Con una recente decisione, le Sezioni Unite hanno risolto un contrasto di giurisprudenza gravido di implicazioni pratiche, relativamente alla disciplina penale dell’immigrazione. L’attuale struttura dell’art. 12 d.lgs. 25.7.1998, n. 286, per effetto di ripetuti interventi di riforma, presenta una singolarità. Al comma 1 è impostata una fattispecie incriminatrice con determinati elementi costitutivi, essenzialmente centrati sull’organizzazione dell’altrui immigrazione illegale. Il comma 3 esordisce riproducendo alla lettera la descrizione del fatto tipico, per poi prevedere una pena molto più severa quando ricorrano elementi descritti alle successive lettere (da a ad e) dello stesso comma (disponibilità di armi, numero degli immigrati, numero degli agenti, ecc.). Proprio la ridondanza del comma 3 ha favorito l’emergere della tesi che la norma regoli fattispecie autonome di reato, e non semplici circostanze, con la conseguenza (prima fra molte) che l’aggravamento di pena non potrebbe essere neutralizzato nel concorso con circostanze attenuanti.
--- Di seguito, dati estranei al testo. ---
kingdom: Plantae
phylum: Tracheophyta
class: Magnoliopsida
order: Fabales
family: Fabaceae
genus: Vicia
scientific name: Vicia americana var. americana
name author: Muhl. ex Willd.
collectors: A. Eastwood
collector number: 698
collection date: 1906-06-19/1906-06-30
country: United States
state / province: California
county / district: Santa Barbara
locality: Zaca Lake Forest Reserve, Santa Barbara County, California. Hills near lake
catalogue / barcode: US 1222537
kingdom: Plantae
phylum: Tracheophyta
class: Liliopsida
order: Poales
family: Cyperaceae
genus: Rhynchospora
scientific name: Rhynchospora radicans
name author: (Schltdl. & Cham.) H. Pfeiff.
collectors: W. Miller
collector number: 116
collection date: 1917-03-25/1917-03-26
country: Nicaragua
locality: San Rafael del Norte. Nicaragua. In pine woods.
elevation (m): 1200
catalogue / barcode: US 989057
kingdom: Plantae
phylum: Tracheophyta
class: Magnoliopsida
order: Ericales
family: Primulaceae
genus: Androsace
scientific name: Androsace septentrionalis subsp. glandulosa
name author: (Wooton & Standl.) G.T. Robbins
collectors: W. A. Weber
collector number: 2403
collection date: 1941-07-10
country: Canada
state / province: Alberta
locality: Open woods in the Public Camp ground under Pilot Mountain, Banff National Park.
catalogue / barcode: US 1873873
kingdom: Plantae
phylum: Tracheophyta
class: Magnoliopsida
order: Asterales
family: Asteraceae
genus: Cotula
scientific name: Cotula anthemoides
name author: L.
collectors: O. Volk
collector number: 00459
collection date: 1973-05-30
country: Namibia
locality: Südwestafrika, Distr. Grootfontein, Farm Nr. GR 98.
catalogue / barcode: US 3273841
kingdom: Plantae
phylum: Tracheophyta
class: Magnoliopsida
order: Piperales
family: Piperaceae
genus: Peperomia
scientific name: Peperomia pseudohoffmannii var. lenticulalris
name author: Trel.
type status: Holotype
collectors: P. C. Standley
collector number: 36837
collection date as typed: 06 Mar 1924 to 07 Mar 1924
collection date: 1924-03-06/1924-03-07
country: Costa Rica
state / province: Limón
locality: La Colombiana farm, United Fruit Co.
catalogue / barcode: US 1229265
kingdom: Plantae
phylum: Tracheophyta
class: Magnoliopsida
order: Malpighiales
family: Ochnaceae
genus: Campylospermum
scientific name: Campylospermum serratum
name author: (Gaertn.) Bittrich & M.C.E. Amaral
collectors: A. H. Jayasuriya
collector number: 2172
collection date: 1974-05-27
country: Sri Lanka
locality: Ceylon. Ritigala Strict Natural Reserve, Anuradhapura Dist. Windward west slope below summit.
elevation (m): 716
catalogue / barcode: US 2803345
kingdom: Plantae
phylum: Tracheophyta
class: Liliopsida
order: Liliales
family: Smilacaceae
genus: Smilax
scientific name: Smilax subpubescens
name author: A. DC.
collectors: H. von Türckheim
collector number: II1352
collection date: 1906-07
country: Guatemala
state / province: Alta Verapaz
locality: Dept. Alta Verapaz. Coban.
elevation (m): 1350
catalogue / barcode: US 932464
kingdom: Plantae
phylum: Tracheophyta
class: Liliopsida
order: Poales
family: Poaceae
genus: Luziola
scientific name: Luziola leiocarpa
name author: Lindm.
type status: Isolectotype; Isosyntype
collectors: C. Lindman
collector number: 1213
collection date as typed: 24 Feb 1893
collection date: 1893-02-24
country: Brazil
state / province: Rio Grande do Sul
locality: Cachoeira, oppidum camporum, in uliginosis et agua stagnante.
La Corte ha però escluso il fondamento della tesi in questione, affermando la natura circostanziale delle previsioni: lungi dall’esprimere l’autonomia delle fattispecie, la perfetta riproduzione del testo della ipotesi base favorisce quel giudizio di continenza strutturale che la giurisprudenza da sempre privilegia (sia pure non in termini esclusivi) quale criterio di identificazione delle circostanze; in altre parole, le ipotesi ritenute più gravi replicano tutti gli elementi del reato base, e vi aggiungono un fattore specializzante che legittima il trattamento più severo (S.U., 21.6.2018, n. 40982).